Hint `ON CONFLICT DO NOTHING` preserves existing rows and skips duplicates — useful when data accumulates over time. `TRUNCATE + INSERT` resets everything on each run — useful for reference data or test data that should always match the script exactly.

Steps

Step 1 — Design your insert order

Given these tables from a hypothetical schema, write the correct TRUNCATE order (children first):

  • payment depends on rental, customer
  • rental depends on customer, staff, inventory
  • inventory depends on film, store
  • customer depends on address
  • address depends on city
  • city depends on country

Write the TRUNCATE block:

SQL
TRUNCATE TABLE ??? CASCADE;
TRUNCATE TABLE ??? CASCADE;
-- ... continue in correct order
Hint Start with the most dependent tables: `payment`, then `rental`, then `inventory`, `customer`, `address`, `city`, `country`, `store`, `staff`, `film`.

Or use one TRUNCATE TABLE payment, rental, inventory, customer ... CASCADE; statement.

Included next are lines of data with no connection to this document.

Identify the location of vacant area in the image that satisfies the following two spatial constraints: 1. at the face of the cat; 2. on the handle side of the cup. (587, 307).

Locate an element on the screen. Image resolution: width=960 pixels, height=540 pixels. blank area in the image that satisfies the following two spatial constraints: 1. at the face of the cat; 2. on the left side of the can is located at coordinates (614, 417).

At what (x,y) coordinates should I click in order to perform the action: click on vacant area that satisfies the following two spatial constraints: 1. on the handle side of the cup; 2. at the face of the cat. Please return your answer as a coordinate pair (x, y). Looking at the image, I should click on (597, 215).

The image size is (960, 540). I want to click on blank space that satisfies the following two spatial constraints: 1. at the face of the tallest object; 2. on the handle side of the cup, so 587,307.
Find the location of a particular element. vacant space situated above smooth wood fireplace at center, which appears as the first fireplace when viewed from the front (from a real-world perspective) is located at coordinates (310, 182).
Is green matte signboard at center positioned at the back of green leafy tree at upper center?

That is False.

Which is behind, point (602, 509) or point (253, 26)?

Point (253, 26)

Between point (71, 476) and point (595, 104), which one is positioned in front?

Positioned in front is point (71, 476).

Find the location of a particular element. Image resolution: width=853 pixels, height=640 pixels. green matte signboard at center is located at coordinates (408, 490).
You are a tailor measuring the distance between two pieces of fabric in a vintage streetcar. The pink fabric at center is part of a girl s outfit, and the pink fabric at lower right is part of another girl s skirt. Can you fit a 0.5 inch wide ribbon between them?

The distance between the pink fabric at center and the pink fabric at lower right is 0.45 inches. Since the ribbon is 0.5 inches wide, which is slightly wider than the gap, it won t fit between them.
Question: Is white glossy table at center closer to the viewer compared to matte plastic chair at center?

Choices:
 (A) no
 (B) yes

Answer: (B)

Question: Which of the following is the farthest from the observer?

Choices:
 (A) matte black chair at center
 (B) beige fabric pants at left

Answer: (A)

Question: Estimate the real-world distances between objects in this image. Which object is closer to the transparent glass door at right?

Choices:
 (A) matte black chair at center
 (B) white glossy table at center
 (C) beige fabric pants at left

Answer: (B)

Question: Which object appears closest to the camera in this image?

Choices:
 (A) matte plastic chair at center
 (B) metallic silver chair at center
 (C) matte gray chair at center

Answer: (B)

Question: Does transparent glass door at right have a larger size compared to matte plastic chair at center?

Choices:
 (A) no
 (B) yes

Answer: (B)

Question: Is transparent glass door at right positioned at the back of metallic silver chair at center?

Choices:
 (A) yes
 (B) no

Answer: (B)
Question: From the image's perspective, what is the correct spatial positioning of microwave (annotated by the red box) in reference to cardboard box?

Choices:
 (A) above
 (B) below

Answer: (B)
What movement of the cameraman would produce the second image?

Step 2 — Write a complete re-runnable population script

Create a small schema and write the complete re-runnable script:

SQL
-- Schema setup
CREATE TABLE IF NOT EXISTS countries (
    country_id   SERIAL PRIMARY KEY,
    country_name VARCHAR(100) NOT NULL UNIQUE
);

CREATE TABLE IF NOT EXISTS cities (
    city_id    SERIAL PRIMARY KEY,
    city_name  VARCHAR(100) NOT NULL,
    country_id INT NOT NULL REFERENCES countries(country_id)
);

-- Reset data
TRUNCATE TABLE cities CASCADE;
TRUNCATE TABLE countries CASCADE;

-- Insert reference data
INSERT INTO countries (country_name) VALUES
    ('Kazakhstan'),
    ('Germany'),
    ('Japan')
ON CONFLICT DO NOTHING;

-- Insert city using subquery for FK
INSERT INTO cities (city_name, country_id) VALUES
    ('Almaty',  (SELECT country_id FROM countries WHERE country_name = 'Kazakhstan')),
    ('Berlin',  (SELECT country_id FROM countries WHERE country_name = 'Germany')),
    ('Tokyo',   (SELECT country_id FROM countries WHERE country_name = 'Japan'))
ON CONFLICT DO NOTHING;

-- Verify
SELECT ci.city_name, co.country_name
FROM cities ci
JOIN countries co ON ci.country_id = co.country_id;

Run this script twice. The second run must produce the same result with no errors.

Step 3 — CTE + INSERT pattern

Extend the script with a CTE-based insert:

SQL
-- Add a population summary table
CREATE TABLE IF NOT EXISTS city_stats (
    city_id      INT PRIMARY KEY REFERENCES cities(city_id),
    city_name    VARCHAR(100),
    country_name VARCHAR(100)
);

TRUNCATE TABLE city_stats CASCADE;

-- Use CTE to prepare data, then insert
WITH city_data AS (
    SELECT ci.city_id, ci.city_name, co.country_name
    FROM cities ci
    JOIN countries co ON ci.country_id = co.country_id
)
INSERT INTO city_stats (city_id, city_name, country_name)
SELECT city_id, city_name, country_name
FROM city_data
ON CONFLICT DO NOTHING;

SELECT * FROM city_stats;

Step 4 — Full re-runability verification

Run your complete script (Steps 2 + 3) from the beginning twice. Record row counts before and after the second run — they must be identical.

SQL
-- Capture counts
SELECT 'countries' AS tbl, COUNT(*) FROM countries
UNION ALL
SELECT 'cities', COUNT(*) FROM cities
UNION ALL
SELECT 'city_stats', COUNT(*) FROM city_stats;

Bonus Tasks

  1. RETURNING + CTE: Rewrite the cities insert to capture the inserted city_id values using RETURNING, then use them to insert into city_stats within the same statement.
  2. Conditional population: Add a CHECK constraint to cities requiring city_name to have at least 2 characters. Add a row that would violate this constraint and handle it with ON CONFLICT.
  3. Assignment prep: Write the TRUNCATE block and FK-resolved INSERT statements for at least 3 of your own Assignment 2 tables.